Aon Corporation Agrees to Pay a $1.76 Million Criminal Penalty to Resolve Violations of the Foreign Corrupt Practices Act—12/20/11

One of the largest insurance brokerage companies in the world, Aon Corporation, has agreed with the DOJ to pay a $1.76 million penalty to settle violations of the Foreign Corrupt Practices Act (FCPA). The agreement states that Aon’s UK subsidiary used funds—given for education and training purposes relating to its reinsurance business with Instituto Nacional De Seguros (INS) in Costa Rica—to reimburse INS officials for travel expenses with their spouses or for other unspecified, non-legitimate business purposes.

Read more at: http://www.justice.gov/opa/pr/2011/December/11-crm-1678.html

Patient Recruiter Pleads Guilty in Health Care Fraud Conspiracy—12/16/11

Alliance Healthcare Services patient recruiter, Ollie Futrell, pleaded guilty before U.S. District Judge for engaging in a scheme to defraud Medicare and Medicaid, announced the Department of Justice, the FBI and the Department of Health and Human Services (HHS).
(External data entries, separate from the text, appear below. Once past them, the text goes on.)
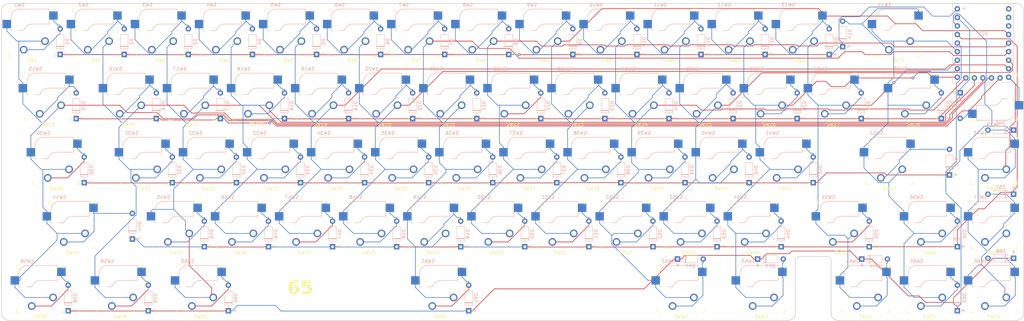
<source format=kicad_pcb>
(kicad_pcb (version 20221018) (generator pcbnew)

  (general
    (thickness 1.6)
  )

  (paper "A3")
  (layers
    (0 "F.Cu" signal)
    (31 "B.Cu" signal)
    (32 "B.Adhes" user "B.Adhesive")
    (33 "F.Adhes" user "F.Adhesive")
    (34 "B.Paste" user)
    (35 "F.Paste" user)
    (36 "B.SilkS" user "B.Silkscreen")
    (37 "F.SilkS" user "F.Silkscreen")
    (38 "B.Mask" user)
    (39 "F.Mask" user)
    (40 "Dwgs.User" user "User.Drawings")
    (41 "Cmts.User" user "User.Comments")
    (42 "Eco1.User" user "User.Eco1")
    (43 "Eco2.User" user "User.Eco2")
    (44 "Edge.Cuts" user)
    (45 "Margin" user)
    (46 "B.CrtYd" user "B.Courtyard")
    (47 "F.CrtYd" user "F.Courtyard")
    (48 "B.Fab" user)
    (49 "F.Fab" user)
    (50 "User.1" user)
    (51 "User.2" user)
    (52 "User.3" user)
    (53 "User.4" user)
    (54 "User.5" user)
    (55 "User.6" user)
    (56 "User.7" user)
    (57 "User.8" user)
    (58 "User.9" user)
  )

  (setup
    (pad_to_mask_clearance 0)
    (pcbplotparams
      (layerselection 0x00010fc_ffffffff)
      (plot_on_all_layers_selection 0x0000000_00000000)
      (disableapertmacros false)
      (usegerberextensions false)
      (usegerberattributes true)
      (usegerberadvancedattributes true)
      (creategerberjobfile true)
      (dashed_line_dash_ratio 12.000000)
      (dashed_line_gap_ratio 3.000000)
      (svgprecision 4)
      (plotframeref false)
      (viasonmask false)
      (mode 1)
      (useauxorigin false)
      (hpglpennumber 1)
      (hpglpenspeed 20)
      (hpglpendiameter 15.000000)
      (dxfpolygonmode true)
      (dxfimperialunits true)
      (dxfusepcbnewfont true)
      (psnegative false)
      (psa4output false)
      (plotreference true)
      (plotvalue true)
      (plotinvisibletext false)
      (sketchpadsonfab false)
      (subtractmaskfromsilk false)
      (outputformat 1)
      (mirror false)
      (drillshape 1)
      (scaleselection 1)
      (outputdirectory "")
    )
  )

  (net 0 "")
  (net 1 "ROW0")
  (net 2 "Net-(D1-A)")
  (net 3 "Net-(D2-A)")
  (net 4 "Net-(D3-A)")
  (net 5 "Net-(D4-A)")
  (net 6 "Net-(D5-A)")
  (net 7 "Net-(D6-A)")
  (net 8 "Net-(D7-A)")
  (net 9 "Net-(D8-A)")
  (net 10 "Net-(D9-A)")
  (net 11 "Net-(D10-A)")
  (net 12 "Net-(D11-A)")
  (net 13 "Net-(D12-A)")
  (net 14 "Net-(D13-A)")
  (net 15 "Net-(D14-A)")
  (net 16 "ROW1")
  (net 17 "Net-(D15-A)")
  (net 18 "Net-(D16-A)")
  (net 19 "Net-(D17-A)")
  (net 20 "Net-(D18-A)")
  (net 21 "Net-(D19-A)")
  (net 22 "Net-(D20-A)")
  (net 23 "Net-(D21-A)")
  (net 24 "Net-(D22-A)")
  (net 25 "Net-(D23-A)")
  (net 26 "Net-(D24-A)")
  (net 27 "Net-(D25-A)")
  (net 28 "Net-(D26-A)")
  (net 29 "Net-(D27-A)")
  (net 30 "Net-(D28-A)")
  (net 31 "Net-(D29-A)")
  (net 32 "ROW2")
  (net 33 "Net-(D30-A)")
  (net 34 "Net-(D31-A)")
  (net 35 "Net-(D32-A)")
  (net 36 "Net-(D33-A)")
  (net 37 "Net-(D34-A)")
  (net 38 "Net-(D35-A)")
  (net 39 "Net-(D36-A)")
  (net 40 "Net-(D37-A)")
  (net 41 "Net-(D38-A)")
  (net 42 "Net-(D39-A)")
  (net 43 "Net-(D40-A)")
  (net 44 "Net-(D41-A)")
  (net 45 "Net-(D42-A)")
  (net 46 "Net-(D43-A)")
  (net 47 "ROW3")
  (net 48 "Net-(D44-A)")
  (net 49 "Net-(D45-A)")
  (net 50 "Net-(D46-A)")
  (net 51 "Net-(D47-A)")
  (net 52 "Net-(D48-A)")
  (net 53 "Net-(D49-A)")
  (net 54 "Net-(D50-A)")
  (net 55 "Net-(D51-A)")
  (net 56 "Net-(D52-A)")
  (net 57 "Net-(D53-A)")
  (net 58 "Net-(D54-A)")
  (net 59 "Net-(D55-A)")
  (net 60 "Net-(D56-A)")
  (net 61 "Net-(D57-A)")
  (net 62 "ROW4")
  (net 63 "Net-(D58-A)")
  (net 64 "Net-(D59-A)")
  (net 65 "Net-(D60-A)")
  (net 66 "Net-(D61-A)")
  (net 67 "Net-(D62-A)")
  (net 68 "Net-(D63-A)")
  (net 69 "Net-(D64-A)")
  (net 70 "Net-(D65-A)")
  (net 71 "Net-(D66-A)")
  (net 72 "COL0")
  (net 73 "COL1")
  (net 74 "COL2")
  (net 75 "COL3")
  (net 76 "COL4")
  (net 77 "COL5")
  (net 78 "COL6")
  (net 79 "COL7")
  (net 80 "COL8")
  (net 81 "COL9")
  (net 82 "COL13")
  (net 83 "COL12")
  (net 84 "COL11")
  (net 85 "COL10")
  (net 86 "COL14")
  (net 87 "unconnected-(RZ1-3V3-Pad21)")
  (net 88 "GND")
  (net 89 "unconnected-(RZ1-5V-Pad22)")

  (footprint "keyswitches:Kailh_socket_MX_optional" (layer "F.Cu") (at 234.5725 96.2025 180))

  (footprint "keyswitches:Kailh_socket_MX_optional" (layer "F.Cu") (at 239.335 58.1025 180))

  (footprint "keyswitches:Kailh_socket_MX_optional" (layer "F.Cu") (at 67.885 58.1025 180))

  (footprint "keyswitches:Kailh_socket_MX_optional" (layer "F.Cu") (at 163.135 58.1025 180))

  (footprint "keyswitches:Kailh_socket_MX_optional" (layer "F.Cu") (at 186.9475 77.1525 180))

  (footprint "keyswitches:Kailh_socket_MX_optional" (layer "F.Cu") (at 115.51 39.0525 180))

  (footprint "keyswitches:Kailh_socket_MX_optional" (layer "F.Cu") (at 110.7475 77.1525 180))

  (footprint "keyswitches:Kailh_socket_MX_optional" (layer "F.Cu") (at 267.91 39.0525 180))

  (footprint "keyswitches:Kailh_socket_MX_optional" (layer "F.Cu") (at 210.76 39.0525 180))

  (footprint "keyswitches:Kailh_socket_MX_optional" (layer "F.Cu") (at 256.0038 115.2525 180))

  (footprint "keyswitches:Kailh_socket_MX_optional" (layer "F.Cu") (at 105.985 58.1025 180))

  (footprint "keyswitches:Kailh_socket_MX_optional" (layer "F.Cu") (at 215.5225 96.2025 180))

  (footprint "keyswitches:Kailh_socket_MX_optional" (layer "F.Cu") (at 306.01 96.2025 180))

  (footprint "keyswitches:Kailh_socket_MX_optional" (layer "F.Cu") (at 82.1725 96.2025 180))

  (footprint "keyswitches:Kailh_socket_MX_optional" (layer "F.Cu") (at 325.06 77.1525 180))

  (footprint "keyswitches:Kailh_socket_MX_optional" (layer "F.Cu") (at 232.1913 115.2525 180))

  (footprint "keyswitches:Kailh_socket_MX" (layer "F.Cu") (at 325.06 58.1025 180))

  (footprint "keyswitches:Kailh_socket_MX_optional" (layer "F.Cu") (at 167.8975 77.1525 180))

  (footprint "keyswitches:Kailh_socket_MX_optional" (layer "F.Cu") (at 294.1038 77.1525 180))

  (footprint "keyswitches:Kailh_socket_MX_optional" (layer "F.Cu") (at 277.435 58.1025 180))

  (footprint "keyswitches:Kailh_socket_MX_optional" (layer "F.Cu") (at 58.36 39.0525 180))

  (footprint "keyswitches:Kailh_socket_MX_optional" (layer "F.Cu")
    (tstamp 5701c45c-17d9-4bec-8cb5-0a5e05b04c01)
    (at 148.8475 77.1525 180)
    (descr "MX-style keyswitch with support for optional Kailh socket")
    (tags "MX,cherry,gateron,kailh,pg1511,socket")
    (property "Sheetfile" "brd65.kicad_sch")
    (property "Sheetname" "")
    (path "/04e8736c-39a5-43ed-9541-0f91102c4bb4")
    (attr through_hole)
    (fp_text reference "SW35" (at 0 -8.255 180) (layer "F.SilkS")
        (effects (font (size 1 1) (thickness 0.15)))
      (tstamp 3ed2527f-10eb-4e95-9afe-2b158a49ab0a)
    )
    (fp_text value "1u" (at 0 8.255 180) (layer "F.Fab")
        (effects (font (size 1 1) (thickness 0.15)))
      (tstamp a8dd40ec-11ff-4737-89b1-2bd28a4a630d)
    )
    (fp_text user "${REFERENCE}" (at 3.81 8.255 180) (layer "B.SilkS")
        (effects (font (size 1 1) (thickness 0.15)) (justify mirror))
      (tstamp 4bbb4135-25e7-4a7d-8c53-3e8e2c01f16c)
    )
    (fp_text user "${VALUE}" (at 0 8.255 180) (layer "B.Fab")
        (effects (font (size 1 1) (thickness 0.15)) (justify mirror))
      (tstamp 50d548dd-d9a1-44eb-ac08-6b908c317767)
    )
    (fp_text user "${REFERENCE}" (at 1.905 5.08 180) (layer "B.Fab")
        (effects (font (size 1 1) (thickness 0.15)) (justify mirror))
      (tstamp 6edc867d-747b-4f75-8e92-68e2588731fd)
    )
    (fp_text user "${REFERENCE}" (at 0 0 180) (layer "F.Fab")
        (effects (font (size 1 1) (thickness 0.15)))
      (tstamp 6a53df9a-489e-4c87-a2ed-2ce3c2272b1c)
    )
    (fp_line (start -5.08 2.54) (end -5.08 3.556)
      (stroke (width 0.15) (type solid)) (layer "B.SilkS") (tstamp 17a187cf-0821-4637-80dc-6e456c5b11eb))
    (fp_line (start -5.08 6.604) (end -5.08 6.985)
      (stroke (width 0.15) (type solid)) (layer "B.SilkS") (tstamp 0f08f8ee-51dd-4d0f-99db-52c298c5cf7c))
    (fp_line (start -5.08 6.985) (end 3.81 6.985)
      (stroke (width 0.15) (type solid)) (layer "B.SilkS") (tstamp d41690c0-7709-4bd7-88f7-991c6df55aa0))
    (fp_line (start 0 2.54) (end -5.08 2.54)
      (stroke (width 0.15) (type solid)) (layer "B.SilkS") (tstamp 638f0529-5841-4227-ab98-dc33b49aa8b1))
    (fp_line (start 4.191 0.635) (end 2.54 0.635)
      (stroke (width 0.15) (type solid)) (layer "B.SilkS") (tstamp cc64383e-8161-424c-a764-8704560fc610))
    (fp_line (start 6.35 0.635) (end 5.969 0.635)
      (stroke (width 0.15) (type solid)) (layer "B.SilkS") (tstamp 671637bf-b2e4-48a9-bc6a-b1da05f9ad3c))
    (fp_line (start 6.35 1.016) (end 6.35 0.
... [1042795 chars truncated]
</source>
Her four co-owners also pled guilty last week for their roles in the fraud scheme. The case was the first to be prosecuted by the Medicare Fraud Strike Force in Dallas.

Read more at: http://www.justice.gov/opa/pr/2011/December/11-crm-1657.html

Three arrested in $90 million Medicare fraud scheme – 12/14/11

Three owners of Spectrum Care in West Houston, a mental health care program, were arrested for defrauding Medicare out of $90 million in fake treatments. According to the indictment, Mansour Sanjar, Cyrus Sajadi, and Chandra Nunn’s scheme involved illegal healthcare kickbacks and fraudulent Medicare billings for treatments that amounted to patients “watching movies, playing bingo or engaging in other activities.”